→ What you will do: Transcribe the whole listing without a single picture.

::: Exercise materials

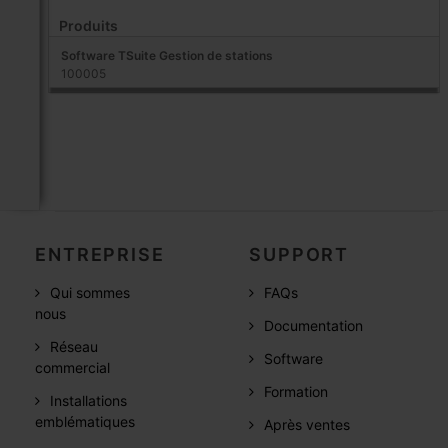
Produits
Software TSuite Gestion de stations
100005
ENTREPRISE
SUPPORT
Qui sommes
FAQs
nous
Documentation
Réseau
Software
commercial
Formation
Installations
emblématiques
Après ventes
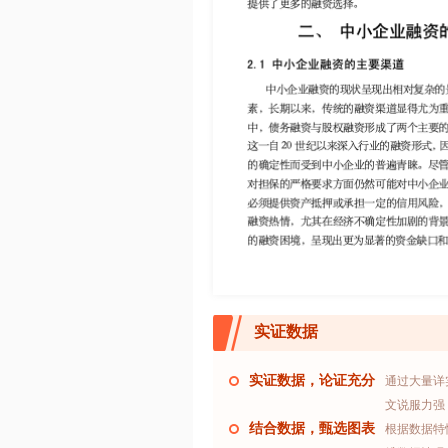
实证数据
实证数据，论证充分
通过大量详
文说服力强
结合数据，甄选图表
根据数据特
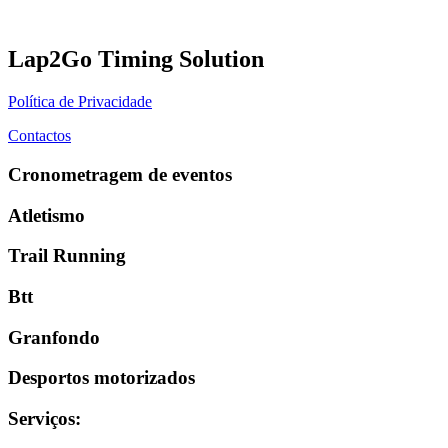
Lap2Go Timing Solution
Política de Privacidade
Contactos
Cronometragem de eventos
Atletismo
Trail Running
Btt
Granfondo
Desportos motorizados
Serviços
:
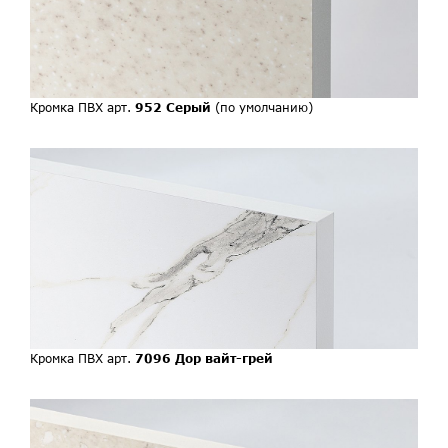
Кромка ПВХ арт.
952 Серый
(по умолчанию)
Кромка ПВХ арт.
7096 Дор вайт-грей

::::::

→ Answer section:
Produits
Software TSuite Gestion de stations
100005
ENTREPRISE
SUPPORT
Qui sommes
FAQs
nous
Documentation
Réseau
Software
commercial
Formation
Installations
emblématiques
Après ventes
实证数据
实证数据，论证充分
通过大量详
文说服力强
结合数据，甄选图表
根据数据特
Lap2Go Timing Solution
Política de Privacidade
Contactos
Cronometragem de eventos
Atletismo
Trail Running
Btt
Granfondo
Desportos motorizados
Serviços
:
Кромка ПВХ арт.
952 Серый
(по умолчанию)
Кромка ПВХ арт.
7096 Дор вайт-грей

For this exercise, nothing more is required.